第18話 2人目


「国王様のご意見ですが、承知いたしました。これから、あらゆる場所を巡り他の国の状況を把握して参ります。」


 カイルの言葉を聞いて、バトラ王は嬉しそうな顔をした。

 そして、話を続ける。


「そなたたちに、王国の剣に関する褒美をやりたいと思っているのだか、何か欲しいものはあるか?」


 カイルは少し考えると、バトラ王の質問に答える。


「何もありません……何か頂くために、行動したわけではありませんし、特別な事をしたとは、思っていません!」


「素晴らしい考えだ。」


 すると、傍でやり取りを見ていたミーナ王女が話す。


「では私を、あなた方の旅に連れていってはくれませんか?」


 想像もしていなかった言葉を聞いて、カイルとタイロンは驚く。

 ミーナ王女は本気のようだ。


「どうして僕達なんかと? それに旅とはいったい、どういうことなのですか?」


「前から、私は外の世界を自分の目で見てみたいと思っていたのです。しかし、私は王国の人間です。一人で旅をすることや、他の方と旅をすることは決して許して貰えないでしょう。そんな時に、あなた方が現れた……あなた方は、先ほども怪しげな男を倒してくれました!」


 カイルは、慌てた様子で答える。


「待ってください。僕達は、初めて戦ったのです……これから先、何が起こるか分からない中で、王女様を危険な目に遭わせることなど、あってはなりません。」


「その、正直な所ですよ! 褒美に関しても、きっぱりと断る方はいません。それに、私がお願いしたのにも関わらず、迷惑に思うどころか、心配をしてくださった……」


 カイルは、国王の顔を見る。

 バトラ王に話す。


「国王様は、どのようなお考えなのでしょうか?」


「うむ。

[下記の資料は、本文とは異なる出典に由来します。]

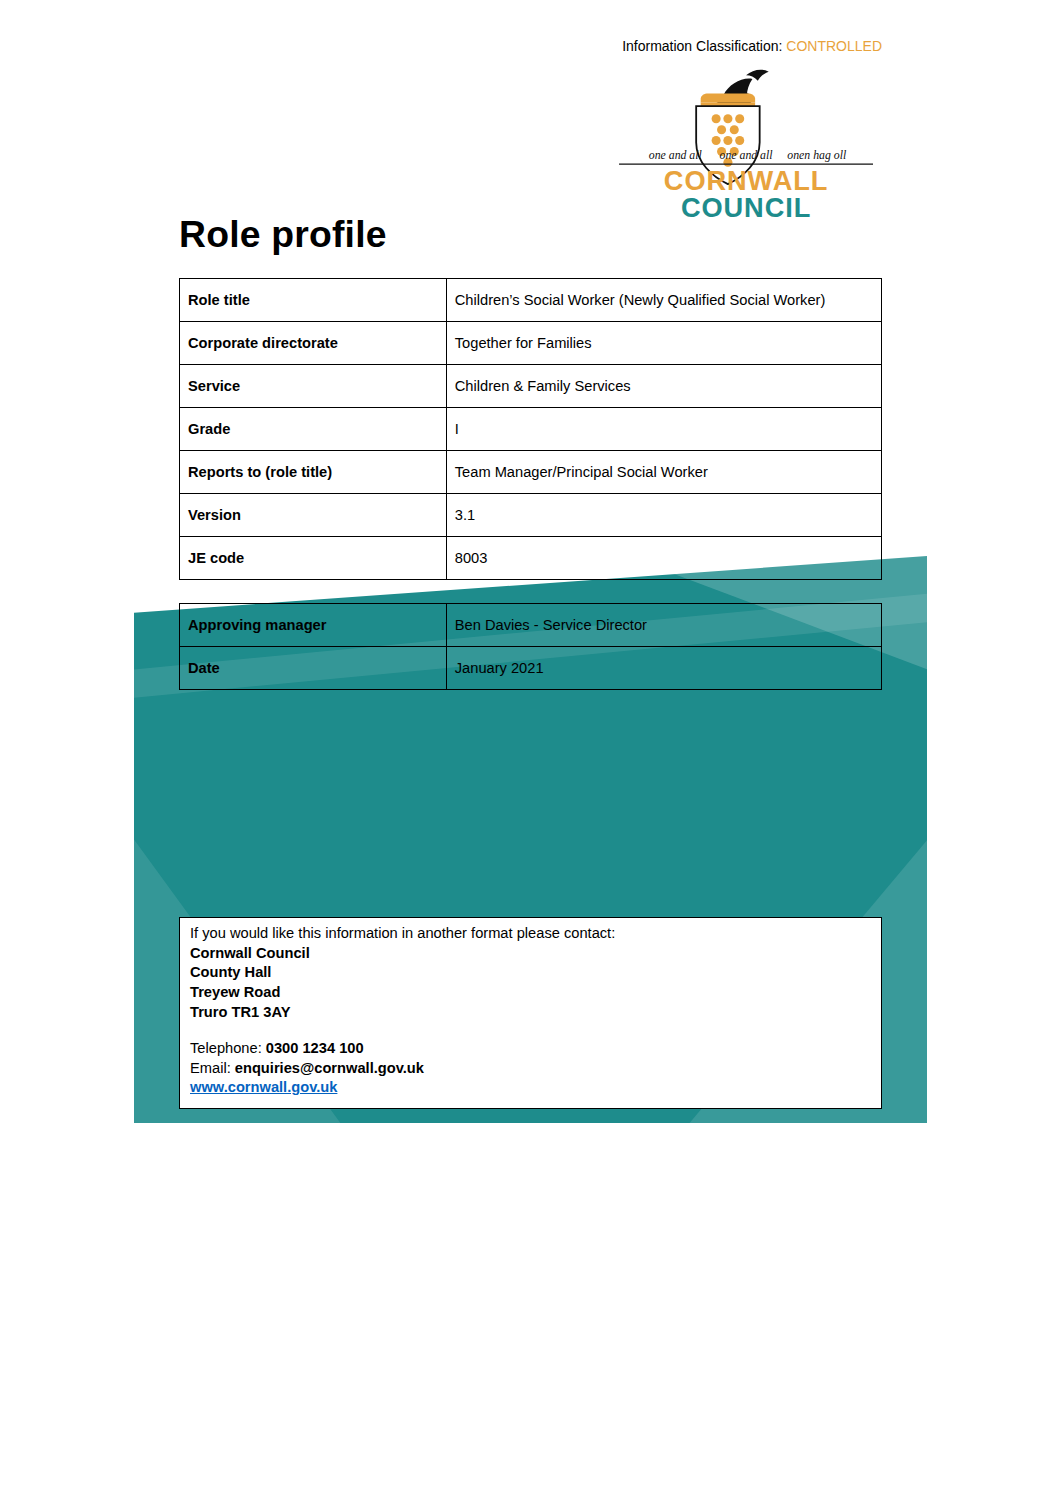Information Classification: CONTROLLED
one and all one and all onen hag oll CORNWALL COUNCIL
Role profile
| Role title | Children’s Social Worker (Newly Qualified Social Worker) |
| Corporate directorate | Together for Families |
| Service | Children & Family Services |
| Grade | I |
| Reports to (role title) | Team Manager/Principal Social Worker |
| Version | 3.1 |
| JE code | 8003 |
| Approving manager | Ben Davies - Service Director |
| Date | January 2021 |
If you would like this information in another format please contact:
Cornwall Council
County Hall
Treyew Road
Truro TR1 3AY
Telephone: 0300 1234 100
Email: enquiries@cornwall.gov.uk
www.cornwall.gov.uk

ミーナが外の世界に興味を抱いているのは、知っていた。知識や経験を積むというのは、素晴らしき事だと思う。だが、それは信頼出来る仲間がいて、初めて成立する事だ。カイルとタイロンよ、ぜひミーナの夢を叶えてやってほしい!」


 意外にも国王の許しが出た。

 ミーナ王女は喜んでいる。


「分かりました。そこまでの考えを持たれているのであれば、断ることは出来ません。僕達でければ一緒に旅をしましょう!」


「ありがとうございます! 私も足手まといにならないように、頑張ります!」


 カイルに2人目の仲間が出来た。